The Diminishing Distance

I watched a film a little while ago called, The Painted Veil. The tag line of the film is: Sometimes the greatest journey is the distance between two people. Even before I watched the movie I had written that quote down and posted it on the bulletin board above my desk. When I heard this quote I thought of the physical distance between my own little home and those of my dearest loved ones. I thought of times when their has been emotional voids in relationships that mean a great deal to me and the beauty that healing brings to those relationships. I thought of my own journey finally accepting the love and redemption of the Lord in my life. And, then I thought of a little eleven month old boy who has three front teeth and a head fully of curly brown hair.
There is great distance today between me and my soon to be adopted son, Samuel. This distance has been present for a long time, most definitely before Samuel was born and we decided to adopt. I have known for many years that I had a child in the world, somewhere.

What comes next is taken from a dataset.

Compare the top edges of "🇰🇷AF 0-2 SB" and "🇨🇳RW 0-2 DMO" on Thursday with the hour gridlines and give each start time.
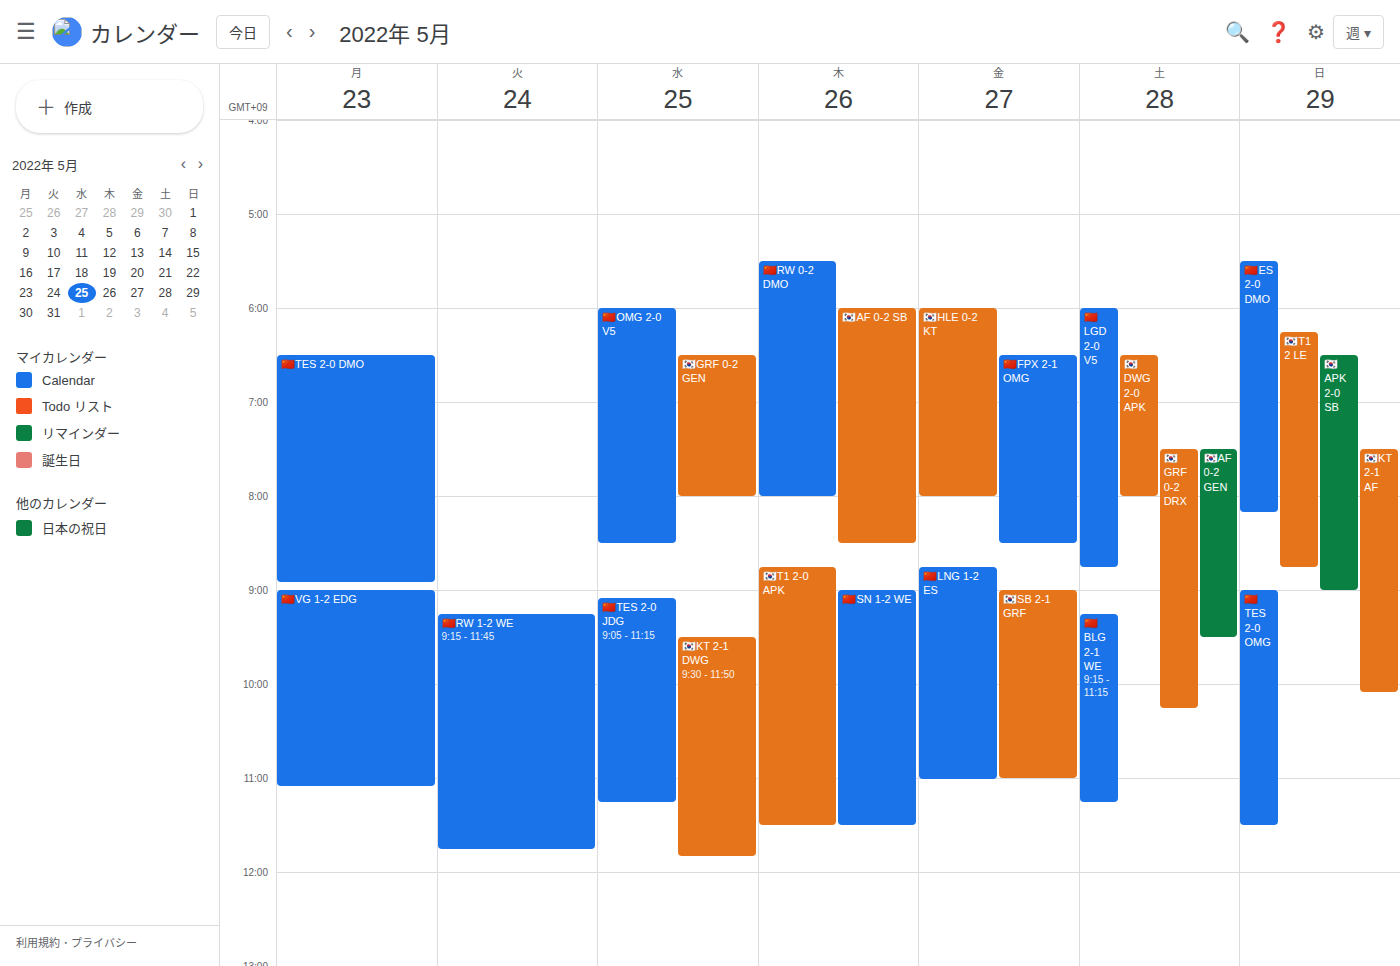
"🇰🇷AF 0-2 SB": 6:00 AM, exactly on the 6 AM line. "🇨🇳RW 0-2 DMO": 5:30 AM, halfway between the 5 AM and 6 AM lines.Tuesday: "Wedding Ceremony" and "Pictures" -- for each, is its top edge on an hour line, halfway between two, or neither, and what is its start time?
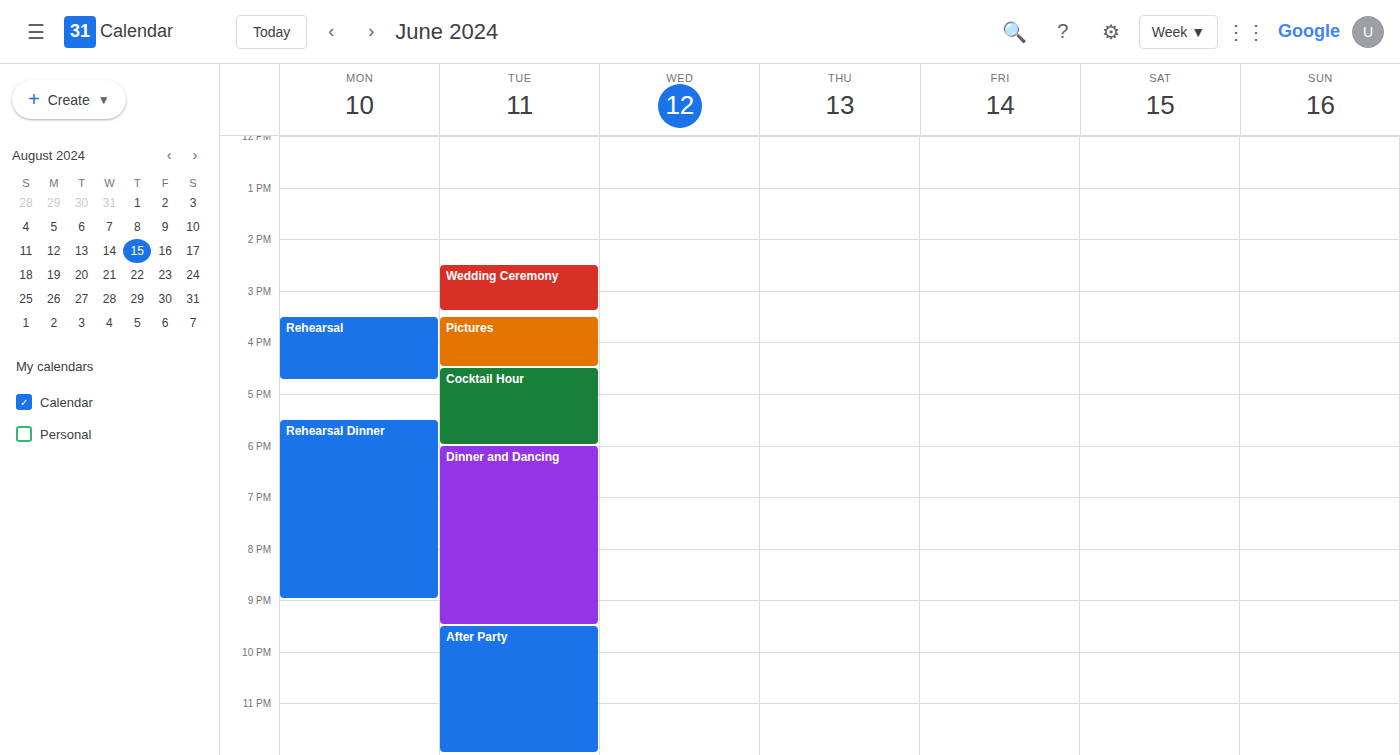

Thankfully, I married a man who was open to this idea and has been a real partner in helping to prepare our hearts and home for an adoption.
It has amazed me how many people I encounter who have the same story. The details of the adoption are different, but the catalyst the same.
Perhaps this is because God has such a loving heart for the orphan that as we come to know Him more that same heart begins to be imprinted on our own. I heard a musician say recently that the most dynamic and interesting Bible study he ever did was to study God’s heart for the widow and orphan. Once we began our adoption of Samuel we started running into people at church, in stores, in parks, on airplanes who are all in someway connection to an adoption journey. Now, whenever I am in a conversation with someone I jump at the chance to tell them how much God loves the orphans and desires us to care for them. It is a great form of worship, in which, although we may be made vulnerable we will be kept close to Father of the fatherless.
In a little over a month from today I am boarding a plane to Ethiopia. I will be traveling to Addis Ababa, the capital city of Ethiopia and staying in the home of missionary friends for what I think we be one month. During this month I will be able to visit with my son, who although I love more than words can describe, does not even know me yet. After our case passes through court he will be able to leave the orphanage and reside with me in Ethiopia until our case is completed. I know now that after years of feeling the call to adopt on my heart, after 19 months of being smack in the midst of the adoption process, and after much vulnerability there will be no more distance.
God sets the lonely in families and he sets on all of our hearts a call to be the family. If there is distance today between you and a little life somewhere in the world know that road may be long, but the union is worth the trip.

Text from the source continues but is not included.